Business sense would be to keep the money and put it towards its most productive use, like hiring another employee or procuring labor-saving technology.


> The delta between the wage needed to get & keep the candidate vs. the wage you're actually paying them is essentially a charitable donation here

If you are doing location-based pay, the difference between the wage you are paying in inflated regions and the wage for a similar candidate in the least expensive region from which a candidate is available is a charitable donation.
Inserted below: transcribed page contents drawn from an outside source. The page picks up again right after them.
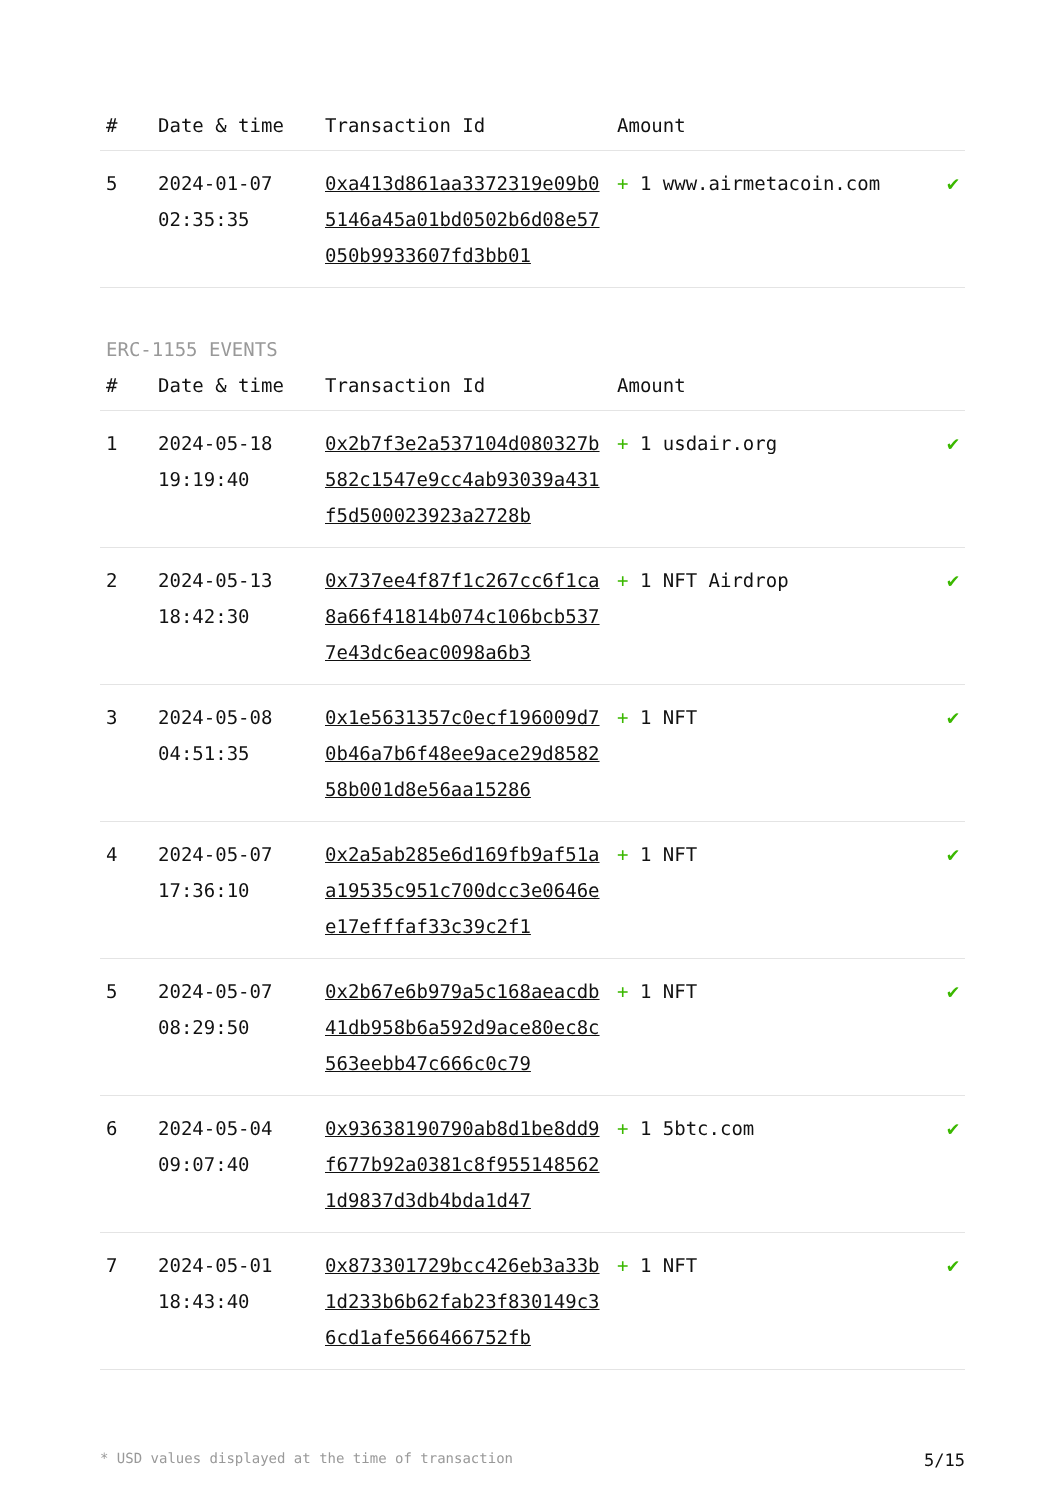| # | Date & time | Transaction Id | Amount | |
| --- | --- | --- | --- | --- |
| 5 | 2024-01-07 02:35:35 | 0xa413d861aa3372319e09b05146a45a01bd0502b6d08e57050b9933607fd3bb01 | + 1 www.airmetacoin.com | ✔ |
ERC-1155 EVENTS
| # | Date & time | Transaction Id | Amount | |
| --- | --- | --- | --- | --- |
| 1 | 2024-05-18 19:19:40 | 0x2b7f3e2a537104d080327b582c1547e9cc4ab93039a431f5d500023923a2728b | + 1 usdair.org | ✔ |
| 2 | 2024-05-13 18:42:30 | 0x737ee4f87f1c267cc6f1ca8a66f41814b074c106bcb5377e43dc6eac0098a6b3 | + 1 NFT Airdrop | ✔ |
| 3 | 2024-05-08 04:51:35 | 0x1e5631357c0ecf196009d70b46a7b6f48ee9ace29d858258b001d8e56aa15286 | + 1 NFT | ✔ |
| 4 | 2024-05-07 17:36:10 | 0x2a5ab285e6d169fb9af51aa19535c951c700dcc3e0646ee17efffaf33c39c2f1 | + 1 NFT | ✔ |
| 5 | 2024-05-07 08:29:50 | 0x2b67e6b979a5c168aeacdb41db958b6a592d9ace80ec8c563eebb47c666c0c79 | + 1 NFT | ✔ |
| 6 | 2024-05-04 09:07:40 | 0x93638190790ab8d1be8dd9f677b92a0381c8f9551485621d9837d3db4bda1d47 | + 1 5btc.com | ✔ |
| 7 | 2024-05-01 18:43:40 | 0x873301729bcc426eb3a33b1d233b6b62fab23f830149c36cd1afe566466752fb | + 1 NFT | ✔ |
* USD values displayed at the time of transaction 5/15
Location-based pay means systematically overpaying for labor unless you are taking your own location-based pay schedule into account when hiring and preferentially selecting candidates from low xost regions unless the quality of the candidates from the high cost region makes up for it. But that's just a roundabout way to get to the equivalent of location-neutral value-based pay.


>for a similar candidate in the least expensive region

Right, if you can find them. But the distribution of talent isn't random: bright ambitious people were responding to incentives to migrate to tech hubs at least up until the pandemic. People grew from intern to senior working in the industry's most respected engineering shops there, learning from the best. And that includes global talent: H1Bs are everywhere. There's a case to be made that this cohort is overrated or overpriced and you don't need them - fine. But if you want to hire them in numbers, you're going to have to pay wages that are competitive where they live.

I agree you wouldn't want to hire very junior or unimpressive candidates from the Bay Area/New York/Seattle for remote work, when you can get similar candidates for much cheaper in LCOL regions or countries. But if you're looking to hire from the top end, and your offers aren't competitive there, you're going to miss a lot of great options.


> But the distribution of talent isn't random: bright ambitious people were responding to incentives to migrate to tech hubs at least up until the pandemic.

Right, so pay-by-value will probably end up paying higher wages, on average, in tech hubs, without any resort to pay-by-location.


But if you can hire two people from anywhere, why budget may area salaries?


Because then you won't be hiring people from the Bay Area -- or me.